In general, the concentration of all analytes increased until 2 h after administration, then decreased to approximately pre-dose levels by 8 h. This would support twice daily dosing regimen used in this study. The safety profile of ZTL-103 is also consistent with that of Sativex® [30], although the incidence of both euphoria and headache were higher than has been observed in other studies. For example, Robson [31] reported a 2% incidence of euphoria. The results indicate that this cannabinoid formulation (ZTL-103) is safe and well tolerated at all dosage levels tested. Significant improvements in mean participants’ blood pressure was an unexpected finding which warrants further investigation. However, there is no evidence that medicinal cannabis has a positive effect on cardiovascular health [32]. High between-participant variability on pharmacokinetic and effect parameters supports personalized dosing and “start low–go slow titration”, as recommended by others [33, 34]. In this small sample size there did not appear to be a relationship between BMI and AUC for either THC or CBD. Therefore it is unlikely that BMI is influencing the inter-individual variability.
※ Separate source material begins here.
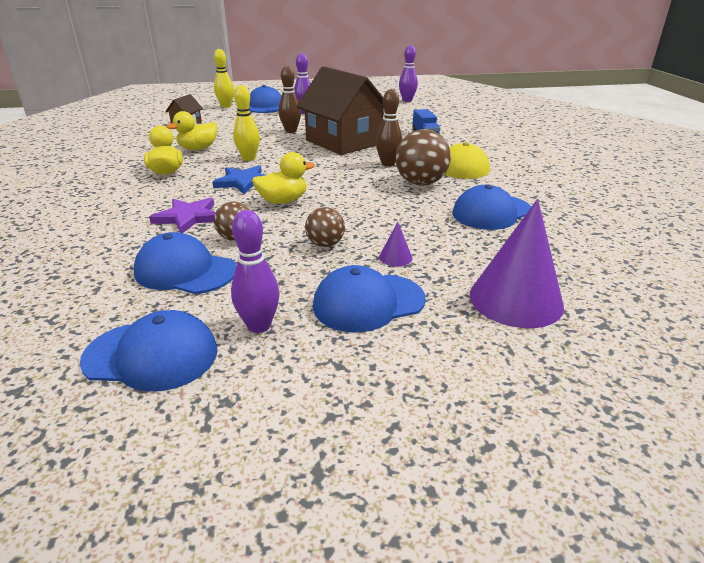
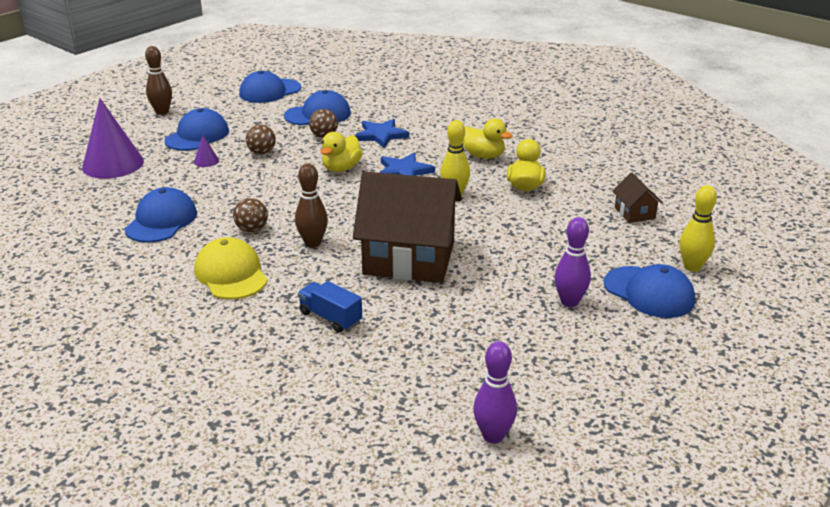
camera: 140 degrees right, 0 degrees up
purple star [149,198,216,233] -> blue star [355,119,410,148]
purple bowling pin [231,210,280,333] -> none
brown bowling pin [278,66,301,133] -> brown bowling pin moved to [145,46,172,115]
brown ball [396,129,451,186] -> brown ball [233,198,268,232], size x0.58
This study has a number of limitations. The study was primarily a pharmacokinetic study designed to inform dosing in a subsequent RCT. The design, with a small sample size and lack of control condition, whilst appropriate for a pharmacokinetic study, does not provide reliable data to address the gaps in our understanding of the analgesic or opioid-sparing effects of cannabinoids. Future trials should monitor liver enzyme functions as elevated levels have been observed by others, although at dosages significantly greater than our study [35]. Observed improvements in pain interference scores, mood, and sleep parameters may well be attributable to placebo effect. The opioid-sparing effects of ZTL-103 in CNCP should be investigated as part of a larger randomized placebo-controlled clinical trial.


The evidence base for cannabinoid formulations to treat CNCP is limited by the fact that medicinal cannabis products have historically not undergone the same rigorous regulatory process and developmental safeguards as other therapeutic goods. This process underpins the development of guidelines for indications, dosage, and potential adverse events. Pharmacokinetic data are generally obtained from healthy volunteers but cannot necessarily be extrapolated to clinical populations with physical and psychological comorbidities, polypharmacy, and other vulnerabilities. This study represents the necessary first step in this process so that practitioners can prescribe cannabinoid formulations in patients on high dose opioids with confidence underpinned by robust safety and efficacy data.